I do wonder why they've disabled 4 of the 8 cores of the A12, presumably the disabled cores are the little low-power cores, maybe they just don't have a fully working OSX scheduler that can handle big.LITTLE CPU's so it's easier to just fudge a homogenous chip for now.

You could have 8 beefy full cores instead, plus with general manufacturing process improvements, etc. that could be quite the beefy chip when all is said and done, but again even accounting for all that, there's nothing that suggests Apple has suddenly beaten the likes of Intel and AMD at things like IPC. Core to Core, I just don't see Apple beating big blue or AMD any time soon.
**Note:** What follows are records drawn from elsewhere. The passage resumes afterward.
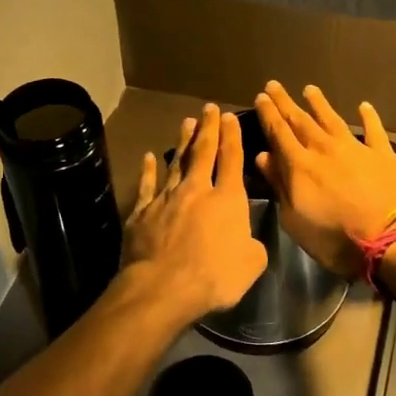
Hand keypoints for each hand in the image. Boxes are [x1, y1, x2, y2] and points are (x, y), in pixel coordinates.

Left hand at [121, 104, 267, 322]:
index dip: (232, 137)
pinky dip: (148, 170)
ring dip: (182, 142)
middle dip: (208, 128)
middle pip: (203, 152)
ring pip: (176, 162)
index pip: (231, 159)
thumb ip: (253, 245)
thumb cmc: (214, 276)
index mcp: (227, 199)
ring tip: (186, 122)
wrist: (163, 287)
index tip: (230, 117)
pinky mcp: (142, 212)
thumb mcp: (251, 264)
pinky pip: (147, 185)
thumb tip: (248, 240)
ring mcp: (166, 198)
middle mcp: (196, 190)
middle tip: (209, 109)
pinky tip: (148, 158)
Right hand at [253, 82, 395, 277]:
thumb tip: (264, 156)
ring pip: (332, 119)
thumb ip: (279, 185)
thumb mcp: (294, 219)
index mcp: (299, 165)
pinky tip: (364, 106)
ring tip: (310, 89)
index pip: (279, 133)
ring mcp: (355, 148)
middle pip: (301, 120)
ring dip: (319, 104)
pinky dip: (368, 117)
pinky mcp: (382, 155)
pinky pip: (373, 130)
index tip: (260, 97)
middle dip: (286, 103)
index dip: (268, 114)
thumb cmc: (335, 237)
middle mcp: (324, 149)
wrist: (390, 238)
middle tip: (274, 86)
The only thing that could possibly swing it is accounting for Rosetta's overhead (Which as I said, I doubt is that big), or Apple going for multithreaded performance with a 12 or 16 core SoC - but even still, Intel and AMD especially have gone there and beyond and I would expect 8 core CPUs to be pretty mainstream in 2 years time so again, it's not really an area I see Apple competing in.

I genuinely believe Apple is doing this to give themselves more control over their ecosystem. They'll be able to make thinner, lighter devices with better battery life than the competition, they'll be able to push a universal app ecosystem that more easily allows developers to develop native apps for iOS and desktop with the same codebase (Something that others have tried and so far failed to do well), that will perform well enough but isn't going to be the top performer out there - and it doesn't need to be.